◆ Exercise objective ◆
On the basis of the records below, report how many lines contain the word "nose". Nothing else should be given.

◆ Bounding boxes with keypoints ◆
○ ○ ○ ○ ○
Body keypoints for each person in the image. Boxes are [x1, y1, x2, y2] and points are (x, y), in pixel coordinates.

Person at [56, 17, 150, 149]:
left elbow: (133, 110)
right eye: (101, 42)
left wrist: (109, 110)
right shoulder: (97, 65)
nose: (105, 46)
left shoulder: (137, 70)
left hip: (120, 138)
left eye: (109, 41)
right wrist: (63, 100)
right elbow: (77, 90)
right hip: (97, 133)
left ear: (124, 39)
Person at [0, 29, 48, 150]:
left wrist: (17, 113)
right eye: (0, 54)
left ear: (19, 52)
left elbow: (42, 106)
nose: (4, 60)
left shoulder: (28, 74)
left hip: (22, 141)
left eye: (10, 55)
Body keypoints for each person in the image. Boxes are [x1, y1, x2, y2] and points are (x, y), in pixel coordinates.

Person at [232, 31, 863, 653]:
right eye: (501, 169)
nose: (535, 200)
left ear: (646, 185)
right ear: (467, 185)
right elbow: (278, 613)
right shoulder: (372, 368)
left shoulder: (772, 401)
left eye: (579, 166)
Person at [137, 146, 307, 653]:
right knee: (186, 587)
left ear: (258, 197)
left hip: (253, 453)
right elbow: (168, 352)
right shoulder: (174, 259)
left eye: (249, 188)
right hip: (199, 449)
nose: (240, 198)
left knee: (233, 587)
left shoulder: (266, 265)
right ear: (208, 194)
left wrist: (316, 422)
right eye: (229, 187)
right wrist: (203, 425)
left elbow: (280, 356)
○ ○ ○ ○ ○
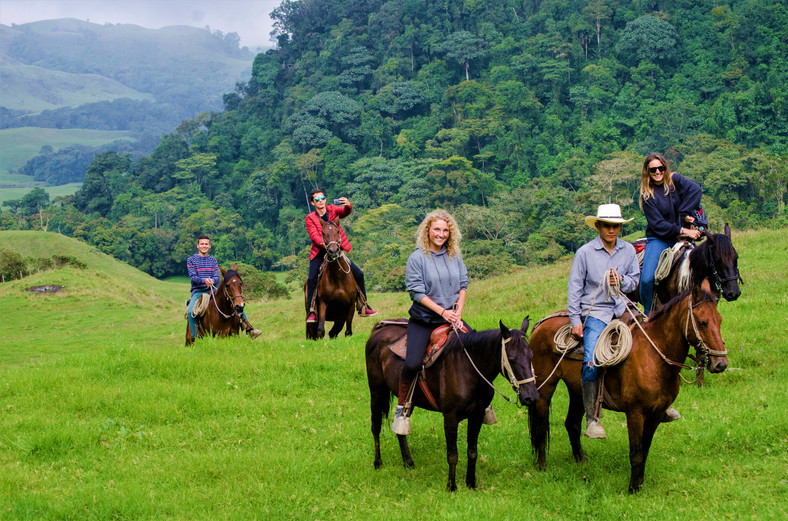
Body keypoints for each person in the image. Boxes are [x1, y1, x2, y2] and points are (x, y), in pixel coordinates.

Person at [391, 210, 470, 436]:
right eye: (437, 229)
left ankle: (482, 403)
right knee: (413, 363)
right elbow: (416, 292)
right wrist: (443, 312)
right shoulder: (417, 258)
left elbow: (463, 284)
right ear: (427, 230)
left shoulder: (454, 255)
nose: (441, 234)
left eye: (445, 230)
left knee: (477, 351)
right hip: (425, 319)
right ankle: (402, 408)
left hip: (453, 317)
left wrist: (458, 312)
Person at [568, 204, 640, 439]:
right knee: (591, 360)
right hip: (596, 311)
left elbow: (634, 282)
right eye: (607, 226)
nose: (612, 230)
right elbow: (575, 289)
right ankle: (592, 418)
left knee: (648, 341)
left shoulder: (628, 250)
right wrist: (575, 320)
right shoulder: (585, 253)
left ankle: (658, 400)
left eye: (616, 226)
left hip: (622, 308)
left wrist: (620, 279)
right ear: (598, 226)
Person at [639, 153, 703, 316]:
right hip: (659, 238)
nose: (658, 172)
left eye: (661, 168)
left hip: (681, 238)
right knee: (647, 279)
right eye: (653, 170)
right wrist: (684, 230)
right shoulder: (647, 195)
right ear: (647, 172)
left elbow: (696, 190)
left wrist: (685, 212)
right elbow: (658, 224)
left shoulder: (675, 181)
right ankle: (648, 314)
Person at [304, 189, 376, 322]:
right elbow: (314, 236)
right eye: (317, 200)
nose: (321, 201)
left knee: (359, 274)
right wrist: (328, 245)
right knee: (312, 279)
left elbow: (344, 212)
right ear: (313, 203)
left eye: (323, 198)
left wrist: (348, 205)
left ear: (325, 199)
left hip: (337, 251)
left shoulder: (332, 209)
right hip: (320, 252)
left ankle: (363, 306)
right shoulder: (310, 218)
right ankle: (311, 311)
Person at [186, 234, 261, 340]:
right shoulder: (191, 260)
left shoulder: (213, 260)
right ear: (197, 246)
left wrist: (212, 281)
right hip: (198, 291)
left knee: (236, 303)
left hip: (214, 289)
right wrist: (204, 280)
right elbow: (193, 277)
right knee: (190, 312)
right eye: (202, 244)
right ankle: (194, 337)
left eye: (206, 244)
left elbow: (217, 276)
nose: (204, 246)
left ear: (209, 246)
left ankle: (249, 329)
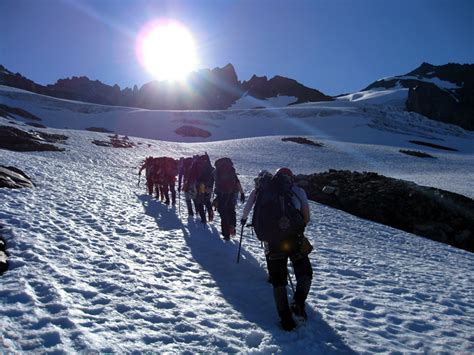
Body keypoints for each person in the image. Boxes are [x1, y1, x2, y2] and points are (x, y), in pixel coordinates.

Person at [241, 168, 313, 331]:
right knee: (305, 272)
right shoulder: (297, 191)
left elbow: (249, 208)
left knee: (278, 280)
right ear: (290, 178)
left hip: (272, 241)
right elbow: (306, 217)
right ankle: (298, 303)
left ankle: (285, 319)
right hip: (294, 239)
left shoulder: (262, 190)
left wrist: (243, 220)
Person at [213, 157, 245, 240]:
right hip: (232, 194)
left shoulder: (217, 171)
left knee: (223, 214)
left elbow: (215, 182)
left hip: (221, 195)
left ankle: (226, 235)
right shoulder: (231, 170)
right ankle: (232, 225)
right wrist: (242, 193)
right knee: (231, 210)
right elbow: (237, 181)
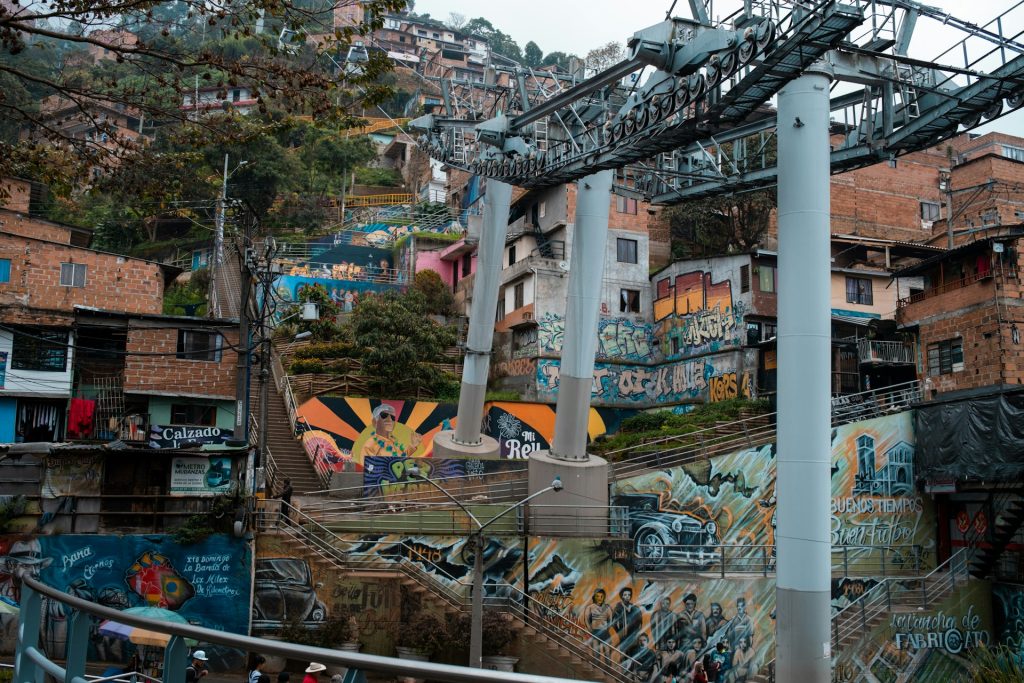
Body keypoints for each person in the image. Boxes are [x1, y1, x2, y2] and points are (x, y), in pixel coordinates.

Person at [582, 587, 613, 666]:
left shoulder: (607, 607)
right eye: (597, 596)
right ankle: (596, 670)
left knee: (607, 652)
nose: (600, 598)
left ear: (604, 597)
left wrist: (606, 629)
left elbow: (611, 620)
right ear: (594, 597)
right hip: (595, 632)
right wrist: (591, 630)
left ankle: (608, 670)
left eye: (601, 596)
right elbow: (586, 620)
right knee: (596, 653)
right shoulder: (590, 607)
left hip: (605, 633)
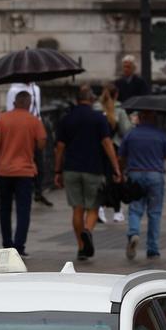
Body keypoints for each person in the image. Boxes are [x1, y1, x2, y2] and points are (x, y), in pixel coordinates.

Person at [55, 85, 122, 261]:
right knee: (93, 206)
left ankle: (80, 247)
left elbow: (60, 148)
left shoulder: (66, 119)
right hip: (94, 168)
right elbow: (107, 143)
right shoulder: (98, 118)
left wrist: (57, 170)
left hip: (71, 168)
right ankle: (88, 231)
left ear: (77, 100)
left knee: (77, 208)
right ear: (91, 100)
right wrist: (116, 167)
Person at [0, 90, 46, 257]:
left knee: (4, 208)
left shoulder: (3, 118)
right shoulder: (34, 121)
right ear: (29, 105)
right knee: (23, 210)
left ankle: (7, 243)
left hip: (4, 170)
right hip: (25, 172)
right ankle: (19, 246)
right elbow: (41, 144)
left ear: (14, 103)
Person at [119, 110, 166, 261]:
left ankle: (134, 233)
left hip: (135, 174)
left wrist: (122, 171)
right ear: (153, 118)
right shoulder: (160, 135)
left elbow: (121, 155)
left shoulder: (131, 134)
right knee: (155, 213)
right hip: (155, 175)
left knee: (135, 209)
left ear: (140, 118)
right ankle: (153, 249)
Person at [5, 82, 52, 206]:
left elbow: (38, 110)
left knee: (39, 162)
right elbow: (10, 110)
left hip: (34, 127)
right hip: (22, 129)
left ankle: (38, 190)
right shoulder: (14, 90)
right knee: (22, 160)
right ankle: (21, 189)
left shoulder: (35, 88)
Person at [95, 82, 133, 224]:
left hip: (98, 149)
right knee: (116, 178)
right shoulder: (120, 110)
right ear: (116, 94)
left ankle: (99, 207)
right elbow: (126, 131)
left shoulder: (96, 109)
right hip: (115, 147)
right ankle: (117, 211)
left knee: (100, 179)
○ ○ ○ ○ ○
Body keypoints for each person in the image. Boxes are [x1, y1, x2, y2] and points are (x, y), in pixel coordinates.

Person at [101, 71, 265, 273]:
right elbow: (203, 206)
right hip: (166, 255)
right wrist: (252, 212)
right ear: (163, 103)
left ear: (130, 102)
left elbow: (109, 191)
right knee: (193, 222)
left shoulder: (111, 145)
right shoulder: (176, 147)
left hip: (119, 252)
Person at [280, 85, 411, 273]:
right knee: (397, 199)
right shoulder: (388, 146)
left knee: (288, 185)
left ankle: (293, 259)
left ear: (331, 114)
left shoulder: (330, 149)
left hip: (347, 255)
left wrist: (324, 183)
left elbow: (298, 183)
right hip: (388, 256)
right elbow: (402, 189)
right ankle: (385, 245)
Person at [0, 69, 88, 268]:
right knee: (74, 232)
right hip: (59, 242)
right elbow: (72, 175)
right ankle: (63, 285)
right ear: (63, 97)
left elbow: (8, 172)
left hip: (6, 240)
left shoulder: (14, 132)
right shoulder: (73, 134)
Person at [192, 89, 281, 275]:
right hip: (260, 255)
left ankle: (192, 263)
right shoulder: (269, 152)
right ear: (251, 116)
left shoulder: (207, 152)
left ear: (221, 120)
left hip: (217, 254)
○ ○ ○ ○ ○
◆ Answer for this exercise ◆
10